Уже не в первый раз Вадим «забывал» сумку со своей маленькой камерой «Hi 8» то в корреспондентской, то в одной из монтажек. Остававшаяся включенной в слегка приоткрытой сумке, камера исправно писала звук, и позже Анастасия Андреевна черпала немало полезной для себя информации, слушая, как журналисты, режиссеры и технические работники перемывают кости друг другу и начальству. Поэтому редактор попрощалась со своим протеже уже вполне благосклонно. Уж что-что, а Вадим и вправду знал, как кому угодить.
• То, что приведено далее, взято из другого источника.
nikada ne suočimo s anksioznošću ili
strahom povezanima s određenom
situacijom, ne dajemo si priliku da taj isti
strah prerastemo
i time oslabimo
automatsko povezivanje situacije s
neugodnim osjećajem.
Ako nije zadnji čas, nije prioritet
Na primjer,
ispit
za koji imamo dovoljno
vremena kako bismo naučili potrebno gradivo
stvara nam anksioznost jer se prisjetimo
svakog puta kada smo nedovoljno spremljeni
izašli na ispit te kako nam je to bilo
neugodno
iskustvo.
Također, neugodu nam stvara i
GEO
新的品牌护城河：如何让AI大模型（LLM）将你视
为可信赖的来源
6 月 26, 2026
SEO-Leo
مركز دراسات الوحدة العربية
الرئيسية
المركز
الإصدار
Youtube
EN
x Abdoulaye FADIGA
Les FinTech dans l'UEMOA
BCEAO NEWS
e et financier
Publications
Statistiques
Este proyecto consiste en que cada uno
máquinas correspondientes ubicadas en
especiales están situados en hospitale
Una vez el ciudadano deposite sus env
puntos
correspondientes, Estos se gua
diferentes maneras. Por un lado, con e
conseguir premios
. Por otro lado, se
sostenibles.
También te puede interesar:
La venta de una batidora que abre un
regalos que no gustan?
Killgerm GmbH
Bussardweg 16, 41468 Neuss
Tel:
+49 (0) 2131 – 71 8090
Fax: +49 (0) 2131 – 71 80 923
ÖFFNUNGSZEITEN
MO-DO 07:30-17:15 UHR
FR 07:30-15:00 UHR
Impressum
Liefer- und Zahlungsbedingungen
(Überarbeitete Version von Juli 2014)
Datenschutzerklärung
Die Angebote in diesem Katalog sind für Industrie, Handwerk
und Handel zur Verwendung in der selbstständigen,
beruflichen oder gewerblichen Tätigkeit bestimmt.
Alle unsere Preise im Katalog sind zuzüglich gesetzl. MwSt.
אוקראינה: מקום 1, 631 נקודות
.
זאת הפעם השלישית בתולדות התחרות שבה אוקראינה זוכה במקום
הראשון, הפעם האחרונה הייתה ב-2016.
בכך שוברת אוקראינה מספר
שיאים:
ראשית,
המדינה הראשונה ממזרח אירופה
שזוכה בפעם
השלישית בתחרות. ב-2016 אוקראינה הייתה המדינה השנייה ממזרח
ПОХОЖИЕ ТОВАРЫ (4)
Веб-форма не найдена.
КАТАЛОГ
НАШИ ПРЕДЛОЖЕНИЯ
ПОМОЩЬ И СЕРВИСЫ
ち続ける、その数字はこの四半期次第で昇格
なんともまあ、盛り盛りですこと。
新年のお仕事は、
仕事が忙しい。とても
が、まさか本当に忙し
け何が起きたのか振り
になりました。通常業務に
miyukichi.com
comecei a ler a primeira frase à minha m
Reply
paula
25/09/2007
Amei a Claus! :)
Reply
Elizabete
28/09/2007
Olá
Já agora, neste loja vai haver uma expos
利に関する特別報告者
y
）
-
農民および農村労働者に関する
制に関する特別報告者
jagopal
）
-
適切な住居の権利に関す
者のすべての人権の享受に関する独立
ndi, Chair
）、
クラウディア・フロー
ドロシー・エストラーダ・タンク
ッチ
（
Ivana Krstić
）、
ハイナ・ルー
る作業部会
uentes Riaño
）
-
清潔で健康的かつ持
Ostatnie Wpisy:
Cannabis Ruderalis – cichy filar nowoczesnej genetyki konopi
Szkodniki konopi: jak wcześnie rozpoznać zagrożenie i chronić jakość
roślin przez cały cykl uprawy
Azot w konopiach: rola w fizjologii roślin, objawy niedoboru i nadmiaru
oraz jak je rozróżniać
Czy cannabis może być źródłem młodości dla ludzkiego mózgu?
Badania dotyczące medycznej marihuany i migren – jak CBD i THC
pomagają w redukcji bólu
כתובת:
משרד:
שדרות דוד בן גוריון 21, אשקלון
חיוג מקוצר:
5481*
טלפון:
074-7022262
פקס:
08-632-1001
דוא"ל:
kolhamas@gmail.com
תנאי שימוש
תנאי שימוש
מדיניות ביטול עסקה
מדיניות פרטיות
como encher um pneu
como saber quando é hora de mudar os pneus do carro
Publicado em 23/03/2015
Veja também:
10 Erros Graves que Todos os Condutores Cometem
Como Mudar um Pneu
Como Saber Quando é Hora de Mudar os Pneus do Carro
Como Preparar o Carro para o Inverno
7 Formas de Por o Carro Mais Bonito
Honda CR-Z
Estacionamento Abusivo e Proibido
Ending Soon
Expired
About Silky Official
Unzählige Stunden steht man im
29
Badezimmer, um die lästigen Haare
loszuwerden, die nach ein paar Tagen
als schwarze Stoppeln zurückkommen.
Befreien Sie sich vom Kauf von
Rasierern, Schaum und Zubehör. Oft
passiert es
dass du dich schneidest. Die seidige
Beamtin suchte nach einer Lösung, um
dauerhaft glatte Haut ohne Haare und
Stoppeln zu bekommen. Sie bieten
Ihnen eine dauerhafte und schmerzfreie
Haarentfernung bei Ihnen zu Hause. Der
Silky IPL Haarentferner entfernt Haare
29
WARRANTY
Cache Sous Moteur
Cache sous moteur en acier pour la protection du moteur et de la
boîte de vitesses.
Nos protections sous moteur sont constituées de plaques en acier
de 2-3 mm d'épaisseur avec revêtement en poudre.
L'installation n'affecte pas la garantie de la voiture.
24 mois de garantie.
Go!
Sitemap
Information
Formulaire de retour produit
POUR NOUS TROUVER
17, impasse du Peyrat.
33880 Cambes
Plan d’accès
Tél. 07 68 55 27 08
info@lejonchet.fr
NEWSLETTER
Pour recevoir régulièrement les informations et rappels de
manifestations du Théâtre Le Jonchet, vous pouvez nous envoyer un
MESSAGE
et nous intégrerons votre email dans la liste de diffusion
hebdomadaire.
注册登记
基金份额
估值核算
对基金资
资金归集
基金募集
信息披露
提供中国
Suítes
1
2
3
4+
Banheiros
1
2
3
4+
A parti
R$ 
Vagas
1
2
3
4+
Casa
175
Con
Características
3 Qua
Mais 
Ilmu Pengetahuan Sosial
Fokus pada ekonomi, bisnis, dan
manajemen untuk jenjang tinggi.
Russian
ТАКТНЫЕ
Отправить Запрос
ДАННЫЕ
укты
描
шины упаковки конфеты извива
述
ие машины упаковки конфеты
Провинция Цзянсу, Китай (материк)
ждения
Когда он ушел, Анастасия Андреевна, уютно расположившись в своем большом кожаном вращающемся кресле, сделала несколько звонков, и после каждого ее лицо становилось все довольней и все настороженней, как у герпетолога, подбирающегося к редчайшей, но до крайности ядовитой змее. Положив трубку и поджав губы, она снова внимательно просмотрела статью в сегодняшнем «Волжанском вестнике», хотя уже знала эту статью наизусть и почти не сомневалась, что знает и содержание следующей, пока еще не существующей. Статья была помещена в рубрике «Суточная жуть» и отличалась обычным для ведущего эту рубрику журналиста грубоватым черным юмором.

«Сгорела на работе»

В минувшую среду 42-летняя N., находясь на своем рабочем месте в здании по ул. Кирова, собираясь домой, поправляла прическу, использовав на редкость большое количество лака для волос, который, очевидно, попал не только на волосы, но также на другие нижерасположенные части тела. После чего, по словам сослуживцев, N. неосторожно закурила, не учтя, что лак обладает свойством воспламеняться. В результате жертва красоты и курения была доставлена в больницу с тяжелыми ожогами, где и скончалась спустя два часа.